:: TASK PROMPT ::
Return every line of the material below without any change, keeping the original order.

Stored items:
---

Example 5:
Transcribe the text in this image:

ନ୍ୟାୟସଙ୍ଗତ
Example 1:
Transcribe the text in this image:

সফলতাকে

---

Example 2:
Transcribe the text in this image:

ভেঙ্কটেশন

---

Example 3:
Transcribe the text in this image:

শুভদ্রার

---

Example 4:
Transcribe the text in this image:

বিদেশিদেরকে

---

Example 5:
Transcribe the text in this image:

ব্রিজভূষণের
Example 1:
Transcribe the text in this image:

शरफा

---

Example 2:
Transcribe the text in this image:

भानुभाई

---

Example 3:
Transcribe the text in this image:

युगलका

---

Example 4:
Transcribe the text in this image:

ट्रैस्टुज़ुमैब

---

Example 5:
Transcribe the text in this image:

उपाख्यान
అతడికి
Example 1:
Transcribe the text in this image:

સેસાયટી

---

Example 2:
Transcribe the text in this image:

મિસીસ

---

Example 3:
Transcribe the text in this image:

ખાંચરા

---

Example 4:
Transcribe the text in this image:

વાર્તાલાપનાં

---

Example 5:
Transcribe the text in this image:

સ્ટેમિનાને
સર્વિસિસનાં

:: ANSWER FOR THIS EXERCISE ::
---

Example 5:
Transcribe the text in this image:

ନ୍ୟାୟସଙ୍ଗତ
Example 1:
Transcribe the text in this image:

সফলতাকে

---

Example 2:
Transcribe the text in this image:

ভেঙ্কটেশন

---

Example 3:
Transcribe the text in this image:

শুভদ্রার

---

Example 4:
Transcribe the text in this image:

বিদেশিদেরকে

---

Example 5:
Transcribe the text in this image:

ব্রিজভূষণের
Example 1:
Transcribe the text in this image:

शरफा

---

Example 2:
Transcribe the text in this image:

भानुभाई

---

Example 3:
Transcribe the text in this image:

युगलका

---

Example 4:
Transcribe the text in this image:

ट्रैस्टुज़ुमैब

---

Example 5:
Transcribe the text in this image:

उपाख्यान
అతడికి
Example 1:
Transcribe the text in this image:

સેસાયટી

---

Example 2:
Transcribe the text in this image:

મિસીસ

---

Example 3:
Transcribe the text in this image:

ખાંચરા

---

Example 4:
Transcribe the text in this image:

વાર્તાલાપનાં

---

Example 5:
Transcribe the text in this image:

સ્ટેમિનાને
સર્વિસિસનાં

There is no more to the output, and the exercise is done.